== Listed records ==

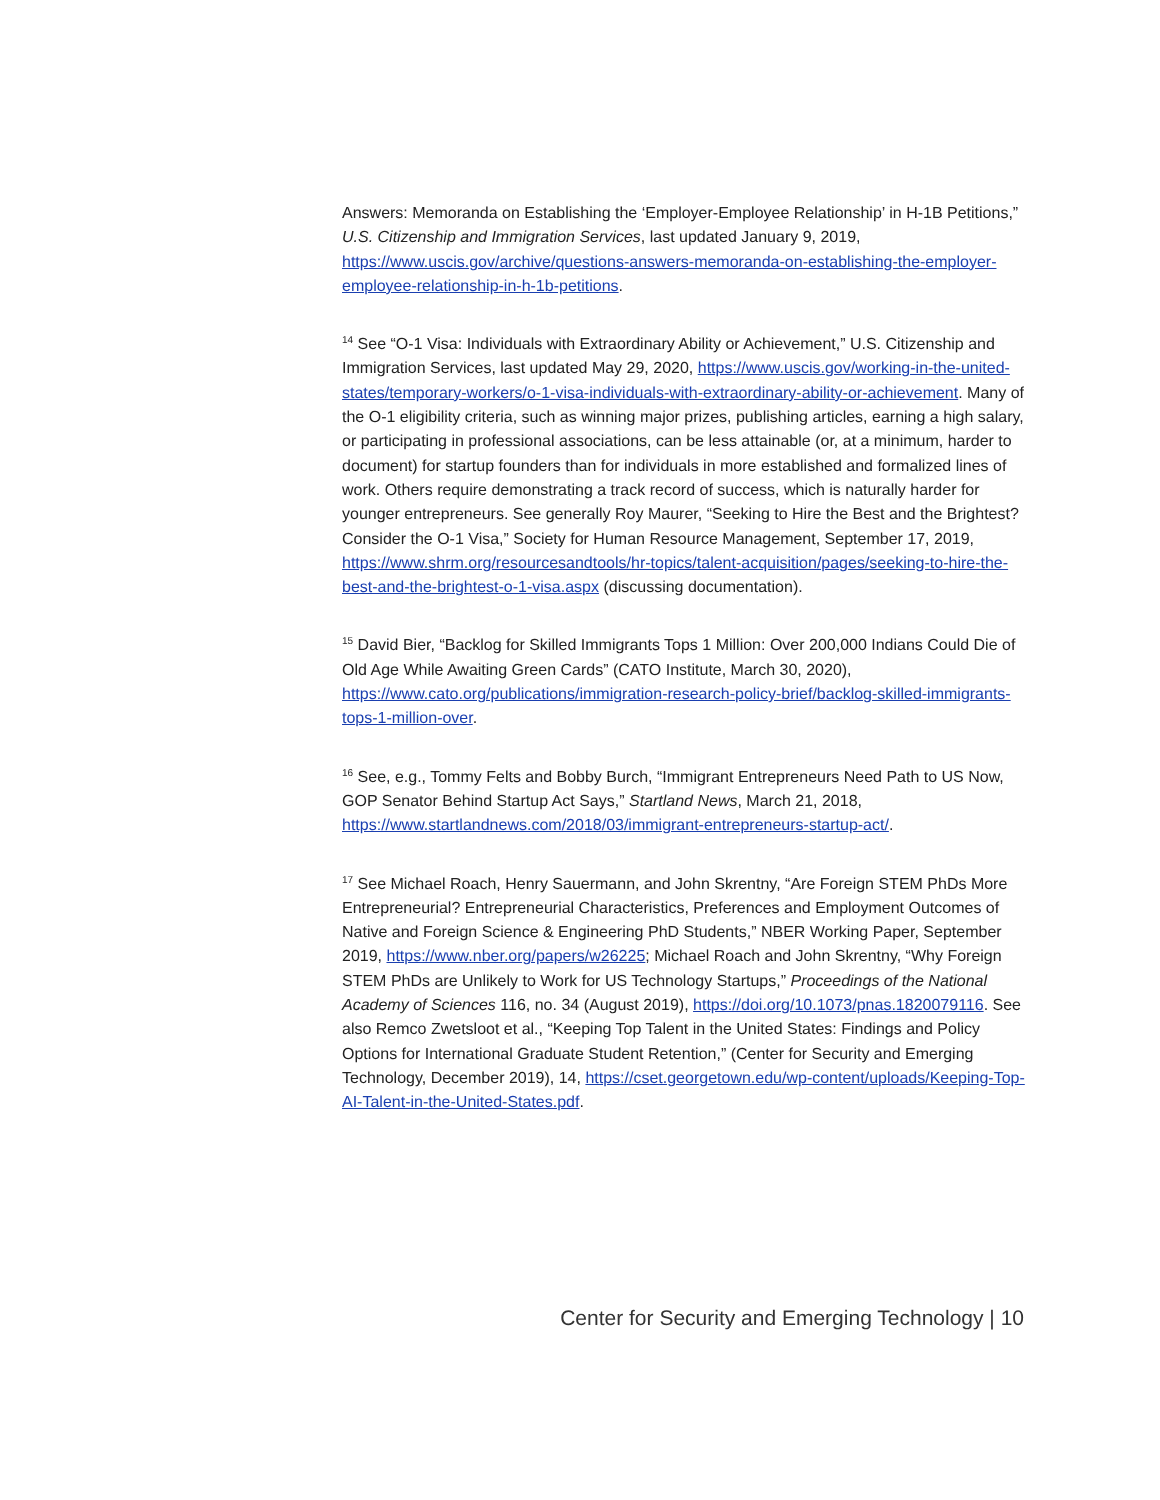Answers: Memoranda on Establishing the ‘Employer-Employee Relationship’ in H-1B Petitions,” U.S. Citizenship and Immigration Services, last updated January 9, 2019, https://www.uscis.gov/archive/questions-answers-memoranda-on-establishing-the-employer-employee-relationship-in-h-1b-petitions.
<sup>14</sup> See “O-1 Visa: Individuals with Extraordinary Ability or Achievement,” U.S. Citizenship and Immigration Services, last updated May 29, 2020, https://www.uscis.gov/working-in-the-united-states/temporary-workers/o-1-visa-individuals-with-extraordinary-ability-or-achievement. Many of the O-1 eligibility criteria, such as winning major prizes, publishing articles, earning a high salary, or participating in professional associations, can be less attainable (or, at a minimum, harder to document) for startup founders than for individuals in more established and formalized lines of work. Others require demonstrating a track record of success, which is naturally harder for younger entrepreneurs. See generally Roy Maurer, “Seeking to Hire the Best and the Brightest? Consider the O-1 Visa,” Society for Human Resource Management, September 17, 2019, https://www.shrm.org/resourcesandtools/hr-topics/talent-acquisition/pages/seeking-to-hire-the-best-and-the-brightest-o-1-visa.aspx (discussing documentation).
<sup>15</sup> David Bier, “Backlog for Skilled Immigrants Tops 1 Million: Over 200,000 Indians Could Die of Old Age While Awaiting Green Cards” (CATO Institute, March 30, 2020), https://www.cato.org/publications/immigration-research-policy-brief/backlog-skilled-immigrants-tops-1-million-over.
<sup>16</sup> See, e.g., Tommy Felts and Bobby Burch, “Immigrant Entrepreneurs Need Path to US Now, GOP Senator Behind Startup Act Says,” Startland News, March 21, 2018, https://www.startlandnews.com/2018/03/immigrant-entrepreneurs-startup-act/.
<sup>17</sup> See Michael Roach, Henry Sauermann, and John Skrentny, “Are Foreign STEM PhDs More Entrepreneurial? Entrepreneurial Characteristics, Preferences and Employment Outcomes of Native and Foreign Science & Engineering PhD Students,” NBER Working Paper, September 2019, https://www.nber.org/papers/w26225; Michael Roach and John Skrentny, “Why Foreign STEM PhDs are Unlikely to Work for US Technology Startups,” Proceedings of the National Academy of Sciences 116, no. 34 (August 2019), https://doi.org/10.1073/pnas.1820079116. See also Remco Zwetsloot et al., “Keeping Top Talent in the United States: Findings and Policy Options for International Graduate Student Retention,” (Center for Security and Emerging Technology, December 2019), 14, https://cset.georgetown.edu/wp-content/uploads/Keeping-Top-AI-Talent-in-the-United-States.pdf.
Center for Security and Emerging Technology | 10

===

Assigned task: Print the entries as they stand, first line through the line holding "for Skilled Immigrants", with every picture removed.

Written response:
Answers: Memoranda on Establishing the ‘Employer-Employee Relationship’ in H-1B Petitions,” U.S. Citizenship and Immigration Services, last updated January 9, 2019, https://www.uscis.gov/archive/questions-answers-memoranda-on-establishing-the-employer-employee-relationship-in-h-1b-petitions.
<sup>14</sup> See “O-1 Visa: Individuals with Extraordinary Ability or Achievement,” U.S. Citizenship and Immigration Services, last updated May 29, 2020, https://www.uscis.gov/working-in-the-united-states/temporary-workers/o-1-visa-individuals-with-extraordinary-ability-or-achievement. Many of the O-1 eligibility criteria, such as winning major prizes, publishing articles, earning a high salary, or participating in professional associations, can be less attainable (or, at a minimum, harder to document) for startup founders than for individuals in more established and formalized lines of work. Others require demonstrating a track record of success, which is naturally harder for younger entrepreneurs. See generally Roy Maurer, “Seeking to Hire the Best and the Brightest? Consider the O-1 Visa,” Society for Human Resource Management, September 17, 2019, https://www.shrm.org/resourcesandtools/hr-topics/talent-acquisition/pages/seeking-to-hire-the-best-and-the-brightest-o-1-visa.aspx (discussing documentation).
<sup>15</sup> David Bier, “Backlog for Skilled Immigrants Tops 1 Million: Over 200,000 Indians Could Die of Old Age While Awaiting Green Cards” (CATO Institute, March 30, 2020), https://www.cato.org/publications/immigration-research-policy-brief/backlog-skilled-immigrants-tops-1-million-over.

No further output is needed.